* **Zu bearbeiten**
• a. Beantworte anhand des Textes über die eingestellten schwedischen Ermittlungen diese Fragen:
(i) Seit welchem Jahr lebt der Wikileaks-Gründer in der ecuadorianischen Botschaft in London?
(ii) Aus welchem Jahr stammen die Vorwürfe, wegen derer ermittelt wurde?
(iii) Wann verjährt das Verbrechen nach Aussage der Anklägerin Marianne Ny?
• b. Führe den Text über die eingestellten schwedischen Ermittlungen nach seinem letzten Satz weiter.

Vergewaltigungsvorwürfe

Wikileaks-Gründer Assagne: Schweden stellt Ermittlungen ein

Seit 2012 sucht Julian Assagne Zuflucht in der ecuadorianischen Botschaft in London. Schweden ermittelte gegen ihn wegen Vergewaltigungsvorwürfen. Nun stellte die schwedische Staatsanwaltschaft die Ermittlungen ein - die Schuldfrage bleibt ungeklärt.

Schweden © Kristina Afanasyeva / Fotolia.com

Stockholm - Die schwedische Staatsanwaltschaft hat die Ermittlungen gegen Assange wegen Vergewaltigungsvorwürfen aus dem Jahr 2010 eingestellt. Assange lebt seit 2012 in der ecuadorianischen Botschaft in London, um einer Auslieferung nach Schweden zu entgehen. Sollte er die Botschaft verlassen, würde ihn aber die britische Polizei festnehmen, weil er einer früheren Vorladung vor Gericht nicht gefolgt sei.

Schuldfrage bleibt ungeklärt

Die schwedische Staatsanwaltschaft hat eine spätere Wiederaufnahme der Ermittlungen gegen Julian Assange wegen Vergewaltigungsvorwürfen nicht ausgeschlossen. Dafür müsste der Wikileaks-Gründer aber aus eigenem Antrieb nach Schweden einreisen. "Sollte Julian Assange nach Schweden zurückkehren, bevor das Verbrechen im August 2020 verjährt, könnten die Ermittlungen wieder eröffnet werden", sagte Anklägerin Marianne Ny bei einer Pressekonferenz in Stockholm.

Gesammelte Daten
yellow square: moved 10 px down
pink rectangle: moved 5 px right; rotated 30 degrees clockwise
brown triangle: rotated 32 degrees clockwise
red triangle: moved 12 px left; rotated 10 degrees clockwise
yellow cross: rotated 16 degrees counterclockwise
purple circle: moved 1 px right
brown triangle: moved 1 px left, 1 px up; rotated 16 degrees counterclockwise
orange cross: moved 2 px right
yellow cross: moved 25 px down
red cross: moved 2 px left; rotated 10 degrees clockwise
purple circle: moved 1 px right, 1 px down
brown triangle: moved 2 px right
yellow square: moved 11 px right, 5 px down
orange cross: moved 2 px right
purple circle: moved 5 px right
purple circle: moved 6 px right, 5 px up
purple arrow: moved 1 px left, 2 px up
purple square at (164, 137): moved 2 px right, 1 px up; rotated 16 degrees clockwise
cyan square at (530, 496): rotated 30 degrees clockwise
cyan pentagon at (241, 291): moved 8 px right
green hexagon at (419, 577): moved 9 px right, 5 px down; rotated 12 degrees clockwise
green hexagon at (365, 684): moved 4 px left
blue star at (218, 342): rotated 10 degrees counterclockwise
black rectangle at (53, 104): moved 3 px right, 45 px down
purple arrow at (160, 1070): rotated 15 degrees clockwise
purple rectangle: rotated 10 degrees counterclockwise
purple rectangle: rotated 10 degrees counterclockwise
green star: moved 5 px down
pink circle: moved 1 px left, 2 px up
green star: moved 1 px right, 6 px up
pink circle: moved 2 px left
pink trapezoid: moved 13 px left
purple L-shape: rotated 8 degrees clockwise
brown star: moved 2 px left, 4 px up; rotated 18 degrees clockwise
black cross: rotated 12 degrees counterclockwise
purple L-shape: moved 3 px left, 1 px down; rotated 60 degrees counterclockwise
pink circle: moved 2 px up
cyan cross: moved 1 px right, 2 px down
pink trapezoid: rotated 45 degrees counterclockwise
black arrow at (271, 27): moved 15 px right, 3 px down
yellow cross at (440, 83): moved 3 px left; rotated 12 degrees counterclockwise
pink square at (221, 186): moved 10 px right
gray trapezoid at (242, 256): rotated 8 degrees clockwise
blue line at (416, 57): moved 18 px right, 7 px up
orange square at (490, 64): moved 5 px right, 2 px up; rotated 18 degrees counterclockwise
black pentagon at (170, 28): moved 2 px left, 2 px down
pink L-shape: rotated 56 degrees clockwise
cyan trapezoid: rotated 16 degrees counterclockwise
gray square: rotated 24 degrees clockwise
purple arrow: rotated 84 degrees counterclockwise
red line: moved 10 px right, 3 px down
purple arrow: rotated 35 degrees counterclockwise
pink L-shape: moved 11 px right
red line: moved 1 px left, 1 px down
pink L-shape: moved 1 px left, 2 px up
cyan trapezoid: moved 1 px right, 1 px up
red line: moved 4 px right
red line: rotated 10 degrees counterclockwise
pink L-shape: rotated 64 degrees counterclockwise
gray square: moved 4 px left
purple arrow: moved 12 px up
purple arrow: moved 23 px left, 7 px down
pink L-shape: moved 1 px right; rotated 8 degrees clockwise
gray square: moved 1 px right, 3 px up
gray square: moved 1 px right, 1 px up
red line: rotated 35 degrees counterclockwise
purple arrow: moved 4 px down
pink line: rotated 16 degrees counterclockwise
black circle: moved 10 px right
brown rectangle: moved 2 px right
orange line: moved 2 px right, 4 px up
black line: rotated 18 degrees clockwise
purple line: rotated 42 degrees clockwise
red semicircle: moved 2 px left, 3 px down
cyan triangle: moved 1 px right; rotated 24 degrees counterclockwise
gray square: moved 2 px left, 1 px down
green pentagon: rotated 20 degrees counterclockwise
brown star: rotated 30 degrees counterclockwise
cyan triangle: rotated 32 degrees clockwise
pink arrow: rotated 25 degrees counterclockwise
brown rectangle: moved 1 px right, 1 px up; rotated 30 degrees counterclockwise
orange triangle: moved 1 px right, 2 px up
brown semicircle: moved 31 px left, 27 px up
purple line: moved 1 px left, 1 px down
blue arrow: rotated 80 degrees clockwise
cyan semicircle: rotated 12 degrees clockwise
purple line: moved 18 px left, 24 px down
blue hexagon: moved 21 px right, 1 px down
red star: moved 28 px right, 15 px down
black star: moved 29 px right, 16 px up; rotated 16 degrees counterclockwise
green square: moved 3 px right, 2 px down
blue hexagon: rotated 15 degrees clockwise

* **Lösungen**
• a.
(i) Seit 2012.
(ii) Aus dem Jahr 2010.
(iii) Im August 2020.

• b.
Die Schuldfrage sei nicht geklärt. "Wir haben die Entscheidung, die Ermittlungen nicht weiterzuführen, nicht getroffen, weil wir alle Beweise in diesem Fall ausgewertet haben, sondern weil wir keine Möglichkeiten sehen, die Ermittlungen weiter voranbringen", so die Anklägerin.

Assanges Anwalt feiert Sieg

Der schwedische Anwalt von Julian Assange hat die Einstellung der schwedischen Ermittlungen gegen den Wikileaks-Gründer wegen Vergewaltigung am Freitag als Sieg gefeiert. "Wir haben den Fall gewonnen", sagte der Jurist dem schwedischen Rundfunk. "Das ist ein totaler Sieg für Julian Assange. Er ist natürlich froh und erleichtert."

Britische Regierung reagiert zurückhaltend

Die britische Regierung wollte sich am Freitag nicht dazu äußern, ob bereits einen Auslieferungsantrag für den Wikileaks-Gründer Julian Assange vorliegt. Man werde dies weder bestätigen, noch dementieren und sich auch nicht zu Spekulationen äußern, heißt es in einer Mitteilung. Falls Assange die ecuadorianische Botschaft in London verlassen sollte, seien die Polizei und andere Strafverfolgungsbehörden zuständig.

Asyl für Assange in Ecuador?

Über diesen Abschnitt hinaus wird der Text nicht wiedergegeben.